Source: abpoa
Section: science
Priority: optional
Maintainer: Debian Med Packaging Team <debian-med-packaging@lists.alioth.debian.org>
Uploaders: Étienne Mollier <emollier@debian.org>
Build-Depends: debhelper-compat (= 13),
               dh-python,
               cython3,
               graphviz <!nocheck>,
               libsimde-dev,
               python3-all-dev,
               zlib1g-dev
Standards-Version: 4.6.1
Vcs-Browser: https://salsa.debian.org/med-team/abpoa
Vcs-Git: https://salsa.debian.org/med-team/abpoa.git
Homepage: https://github.com/yangao07/abPOA
Testsuite: autopkgtest-pkg-python
Rules-Requires-Root: no

Package: abpoa
Architecture: any
Depends: ${shlibs:Depends}, ${misc:Depends},
         graphviz
Built-Using: ${simde:Built-Using}
Description: adaptive banded Partial Order Alignment
 abPOA is an extended version of Partial Order Alignment (POA) that performs
 adaptive banded dynamic programming (DP) with an SIMD implementation. abPOA
 can perform multiple sequence alignment (MSA) on a set of input sequences and
 generate a consensus sequence by applying the heaviest bundling algorithm to
 the final alignment graph.
 .
 abPOA can generate high-quality consensus sequences from error-prone long
 reads and offer significant speed improvement over existing tools.
 .
 abPOA supports three alignment modes (global, local, extension) and flexible
 scoring schemes that allow linear, affine and convex gap penalties.
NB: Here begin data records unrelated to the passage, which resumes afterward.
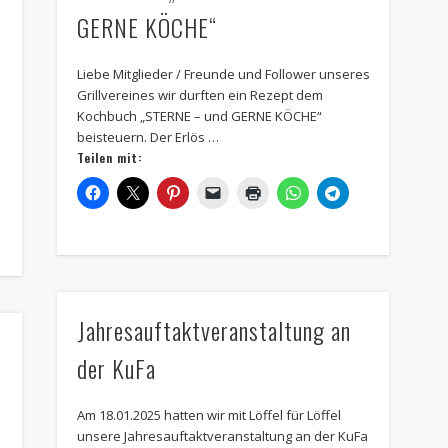
GERNE KÖCHE“
Liebe Mitglieder / Freunde und Follower unseres
Grillvereines wir durften ein Rezept dem
Kochbuch „STERNE – und GERNE KÖCHE“
r
beisteuern. Der Erlös …
Teilen mit:
Jahresauftaktveranstaltung an
der KuFa
Am 18.01.2025 hatten wir mit Löffel für Löffel
unsere Jahresauftaktveranstaltung an der KuFa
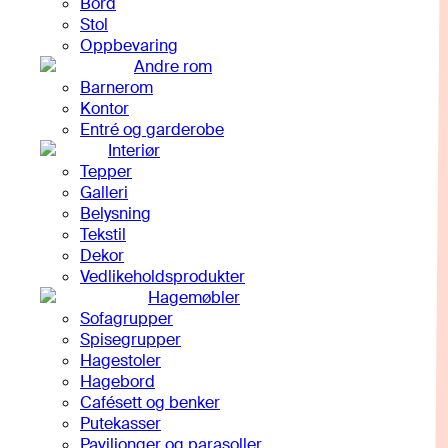
Bord
Stol
Oppbevaring
Andre rom
Barnerom
Kontor
Entré og garderobe
Interiør
Tepper
Galleri
Belysning
Tekstil
Dekor
Vedlikeholdsprodukter
Hagemøbler
Sofagrupper
Spisegrupper
Hagestoler
Hagebord
Cafésett og benker
Putekasser
Paviljonger og parasoller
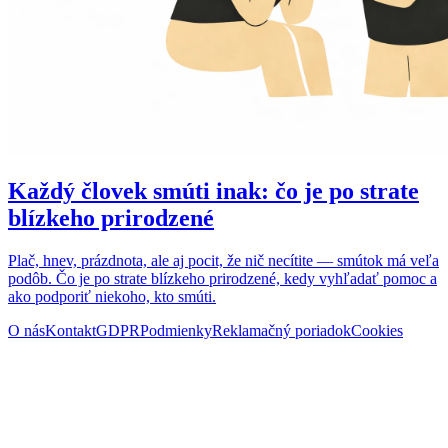
Každý človek smúti inak: čo je po strate
blízkeho prirodzené
Plač, hnev, prázdnota, ale aj pocit, že nič necítite — smútok má veľa
podôb. Čo je po strate blízkeho prirodzené, kedy vyhľadať pomoc a
ako podporiť niekoho, kto smúti.
O nás
Kontakt
GDPR
Podmienky
Reklamačný poriadok
Cookies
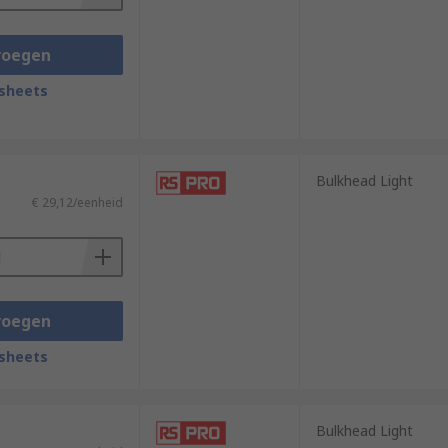
voegen
sheets
Bulkhead Light
€ 29,12/eenheid
voegen
sheets
Bulkhead Light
It right
 now supports SSE2/SSE4.1/AVX2 vectorization.
 .
 For more information please refer to the paper[1] published in Bioinformatics.
 .
 [1]: https://dx.doi.org/10.1093/bioinformatics/btaa963

Package: python3-pyabpoa
Architecture: any
Section: python
Depends: ${shlibs:Depends}, ${misc:Depends}, ${python3:Depends}
Description: adaptive banded Partial Order Alignment - python3 module
 abPOA is an extended version of Partial Order Alignment (POA) that performs
 adaptive banded dynamic programming (DP) with an SIMD implementation. abPOA
 can perform multiple sequence alignment (MSA) on a set of input sequences and
 generate a consensus sequence by applying the heaviest bundling algorithm to
 the final alignment graph.
 .
 abPOA can generate high-quality consensus sequences from error-prone long
 reads and offer significant speed improvement over existing tools.
 .
 abPOA supports three alignment modes (global, local, extension) and flexible
 scoring schemes that allow linear, affine and convex gap penalties. It right
 now supports SSE2/SSE4.1/AVX2 vectorization.
 .
 This package provides the python3 module of abPOA.